The list monad works in a way that has uncanny similarity to list comprehensions. Let's slightly modify the do block we just wrote for threeTurns so that it ends with a return...

threeTurns bd = do
bd1 <- nextConfigs bd
bd2 <- nextConfigs bd1
bd3 <- nextConfigs bd2
return bd3

This mirrors exactly the following list comprehension:

threeTurns bd = [ bd3 | bd1 <- nextConfigs bd, bd2 <- nextConfigs bd1, bd3 <- nextConfigs bd2 ]

(In a list comprehension, it is perfectly legal to use the elements drawn from one list to define the following ones, like we did here.)

The resemblance is no coincidence: list comprehensions are, behind the scenes, defined in terms of concatMap, a function available from the Prelude that is defined as concatMap f xs = concat (map f xs). That's just the list monad binding definition again! To summarize the nature of the list monad: binding for the list monad is a combination of concatenation and mapping, and so the combined function concatMap is effectively the same as >>= for lists (except for different syntactic order).

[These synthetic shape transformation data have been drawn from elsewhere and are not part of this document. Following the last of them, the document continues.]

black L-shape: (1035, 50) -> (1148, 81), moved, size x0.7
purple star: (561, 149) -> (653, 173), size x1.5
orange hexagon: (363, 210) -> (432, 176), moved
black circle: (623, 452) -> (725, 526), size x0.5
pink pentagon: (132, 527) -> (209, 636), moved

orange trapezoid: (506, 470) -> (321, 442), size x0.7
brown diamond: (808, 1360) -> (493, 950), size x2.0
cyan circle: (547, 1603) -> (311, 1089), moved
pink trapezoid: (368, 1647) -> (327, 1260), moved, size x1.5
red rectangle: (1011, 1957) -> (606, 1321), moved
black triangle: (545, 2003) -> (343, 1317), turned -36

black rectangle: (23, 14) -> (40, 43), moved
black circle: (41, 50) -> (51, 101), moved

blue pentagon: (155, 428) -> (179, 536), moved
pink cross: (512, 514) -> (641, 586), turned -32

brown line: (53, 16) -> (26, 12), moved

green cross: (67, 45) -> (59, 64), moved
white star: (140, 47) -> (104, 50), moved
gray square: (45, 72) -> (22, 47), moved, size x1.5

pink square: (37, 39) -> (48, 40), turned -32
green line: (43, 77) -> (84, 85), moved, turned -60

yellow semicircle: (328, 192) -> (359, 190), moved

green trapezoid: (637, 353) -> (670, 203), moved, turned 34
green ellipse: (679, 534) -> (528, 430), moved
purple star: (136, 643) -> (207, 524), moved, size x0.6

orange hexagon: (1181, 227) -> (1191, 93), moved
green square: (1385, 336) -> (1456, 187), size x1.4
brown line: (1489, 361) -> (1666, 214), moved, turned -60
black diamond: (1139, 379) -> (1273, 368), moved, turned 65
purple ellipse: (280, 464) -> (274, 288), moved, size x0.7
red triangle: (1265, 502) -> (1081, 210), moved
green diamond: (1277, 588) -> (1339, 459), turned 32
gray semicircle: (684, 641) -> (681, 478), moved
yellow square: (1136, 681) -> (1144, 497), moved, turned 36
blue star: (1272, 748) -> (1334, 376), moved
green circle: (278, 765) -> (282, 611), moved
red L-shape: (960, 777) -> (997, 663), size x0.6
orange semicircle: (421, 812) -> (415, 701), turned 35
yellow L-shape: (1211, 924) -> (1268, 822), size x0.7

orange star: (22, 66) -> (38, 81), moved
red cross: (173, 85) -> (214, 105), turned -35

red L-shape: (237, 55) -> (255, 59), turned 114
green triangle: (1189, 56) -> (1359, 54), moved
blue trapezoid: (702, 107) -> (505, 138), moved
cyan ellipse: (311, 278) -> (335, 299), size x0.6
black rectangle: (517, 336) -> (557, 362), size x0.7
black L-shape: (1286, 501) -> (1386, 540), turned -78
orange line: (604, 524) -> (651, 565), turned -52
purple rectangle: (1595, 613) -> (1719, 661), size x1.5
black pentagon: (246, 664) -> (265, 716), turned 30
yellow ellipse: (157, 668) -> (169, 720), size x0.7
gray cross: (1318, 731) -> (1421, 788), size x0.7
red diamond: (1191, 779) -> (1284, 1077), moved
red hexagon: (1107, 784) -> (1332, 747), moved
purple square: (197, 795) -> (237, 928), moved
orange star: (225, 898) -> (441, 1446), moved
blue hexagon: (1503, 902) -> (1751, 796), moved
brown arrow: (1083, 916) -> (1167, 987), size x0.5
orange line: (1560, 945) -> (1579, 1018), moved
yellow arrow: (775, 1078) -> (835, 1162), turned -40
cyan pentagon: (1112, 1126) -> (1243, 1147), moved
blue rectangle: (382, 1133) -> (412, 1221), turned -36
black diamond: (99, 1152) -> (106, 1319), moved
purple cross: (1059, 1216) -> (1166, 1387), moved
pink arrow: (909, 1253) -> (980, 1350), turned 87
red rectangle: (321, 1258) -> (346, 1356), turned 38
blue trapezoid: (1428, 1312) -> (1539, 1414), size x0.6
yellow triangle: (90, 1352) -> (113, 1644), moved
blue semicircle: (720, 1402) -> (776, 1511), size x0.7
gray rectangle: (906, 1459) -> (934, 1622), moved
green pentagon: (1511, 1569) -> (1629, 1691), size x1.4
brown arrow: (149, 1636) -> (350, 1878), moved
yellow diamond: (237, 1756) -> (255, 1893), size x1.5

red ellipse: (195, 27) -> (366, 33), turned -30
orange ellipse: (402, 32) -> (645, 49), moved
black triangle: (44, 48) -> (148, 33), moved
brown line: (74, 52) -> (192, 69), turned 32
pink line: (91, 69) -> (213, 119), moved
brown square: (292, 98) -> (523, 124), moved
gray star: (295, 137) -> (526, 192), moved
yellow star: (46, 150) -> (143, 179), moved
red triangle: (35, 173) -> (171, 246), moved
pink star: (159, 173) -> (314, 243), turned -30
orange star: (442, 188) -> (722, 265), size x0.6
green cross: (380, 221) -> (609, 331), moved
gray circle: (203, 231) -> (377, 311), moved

For the correspondence between list monad and list comprehension to be complete, we need a way to reproduce the filtering that list comprehensions can do. We will explain how that can be achieved a little later in the Additive monads chapter.

Exercises

As discussed in Understanding monads, all Monads also have an instance of Applicative. In particular, (<*>) for that instance might be defined as:

fs <*> xs = concatMap (\f -> map f xs) fs
1. Explain briefly what this (<*>) does.
2. Write an alternative definition of (<*>) using a list comprehension. Do not use map, concat or concatMap explicitly.